Choose your lodging wisely
In the age of AirBnB, it’s easy to get carried away with the write-ups and photos that you see online. But always ALWAYS read the fine print… or at least learn to ask the right questions, and you can only form intelligent questions after you’ve read some reviews.
Old buildings in Venice generally do not sport an elevator, you may want to consider that when looking up penthouse spaces (we stayed at a penthouse with Ike’s sibs and their families… It’s good we’re all pretty healthy.. but man… 5 flights of stairs works off the pasta and pizza for sure…)
Consider your transportation heading to the ceremony as well. Your location will dictate this.

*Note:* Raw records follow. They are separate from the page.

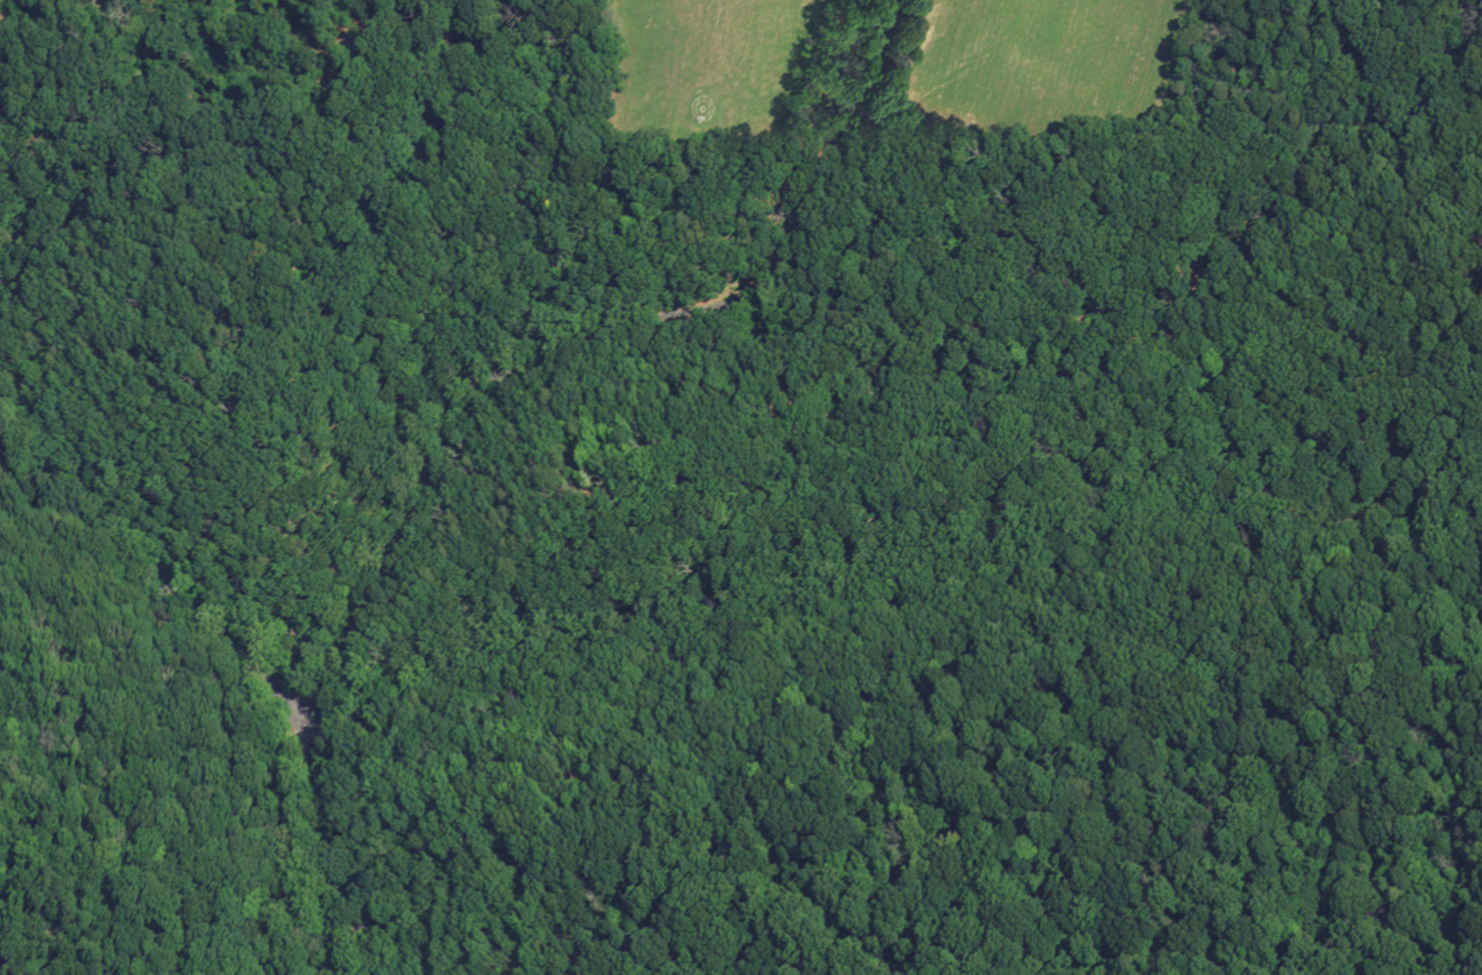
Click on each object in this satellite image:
building: (366, 67)
building: (322, 80)
building: (339, 111)
road: (587, 334)
road: (154, 567)
road: (322, 852)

I had originally planned to stay at a place near the Basilica in sestiere San Marco so I can just walk over, but some of my bridesmaids had a different idea and had me move to their amazing flat in Cannaregio. We had to take the water taxi from there to the Basilica.

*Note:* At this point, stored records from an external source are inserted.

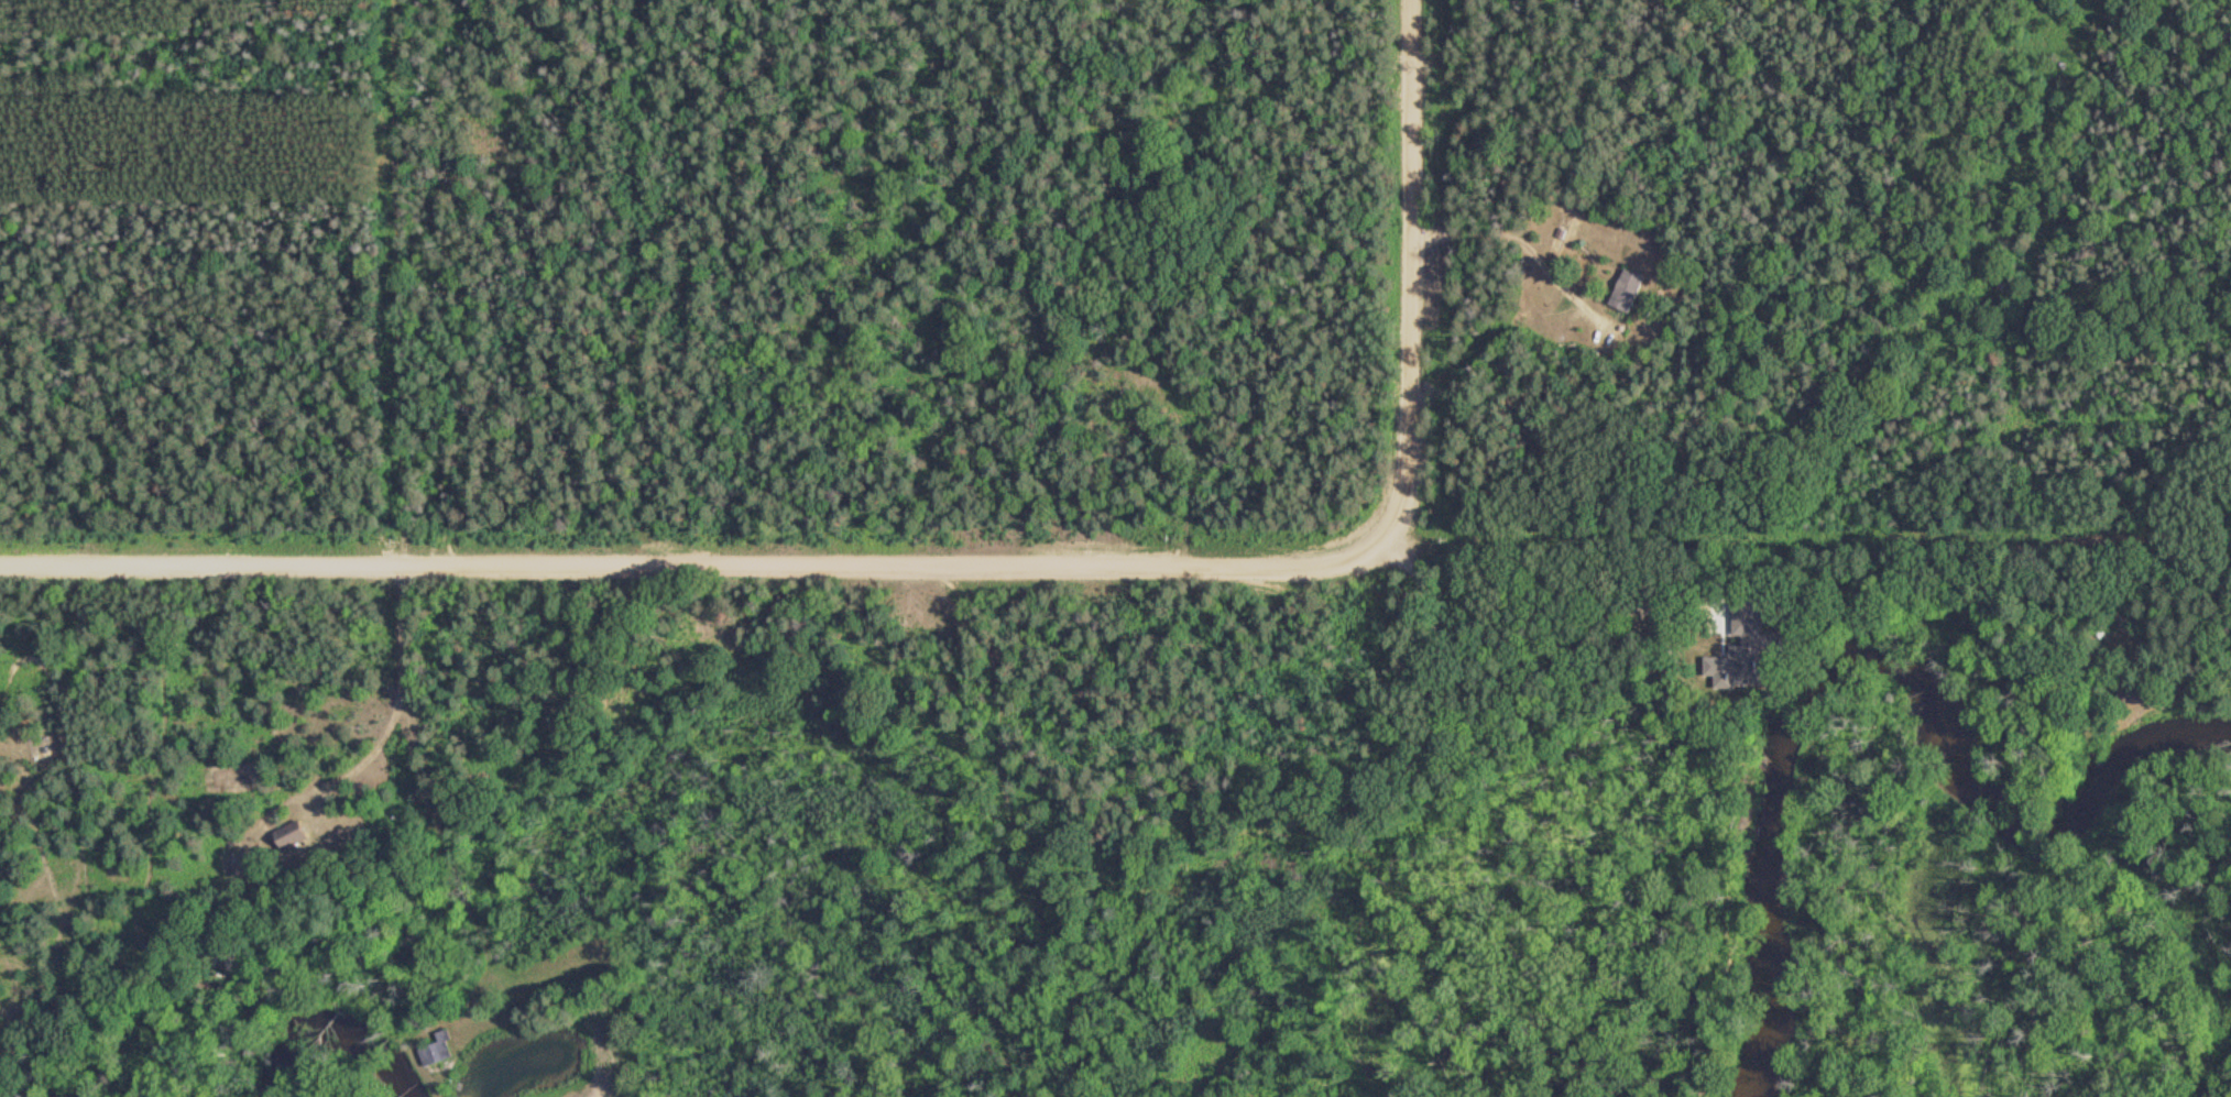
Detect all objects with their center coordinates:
road: (1400, 278)
building: (1622, 291)
road: (685, 565)
river: (1881, 655)
road: (1416, 777)
road: (647, 813)
river: (332, 1033)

BONUS REMINDER (For those marrying active AFP Officers)
- It takes a while to get permission from the AFP to let you guys marry. They will do a background check pa and everything. You submit another gazillion documents. Joke, exaggeration yun pero you have to keep in mind it takes time to get the permission to marry. For us, we submitted the forms at around April 2018 (the likes of birth certificate, NBI clearance, Police clearance, RTC Clearance, CENOMAR, barangay clearance, MTC Clearance, etc., etc.) and got the certificate of permission to marry from the Flag Officer-in-Command of the Navy around the last week of June.
- But while waiting for the permission from the AFP Navy, we were also processing all the other documentation needed in order to proceed with our civil ceremony in mid-July. So process what can be processed but mind the timings as well.
I read a few things about wedding planning, ceremonies and receptions. Took heed when I can and improvised when I needed to. I guess one thing that happens when you get married at this age and to a man more experienced and mature, you find a way to focus on the essential things – and to us, the essentials have always been each other, our families and our friends, and bringing everyone together through one shared experience which is our destination wedding.
As I write these last paragraphs, my feet are up on the couch, with the hubster watching football and massaging my feet that are in desperate need of a pedicure. The weddings we had this year were all special, beautiful and intimate, but what I love about them most is… I get to take home a husband who is home to me.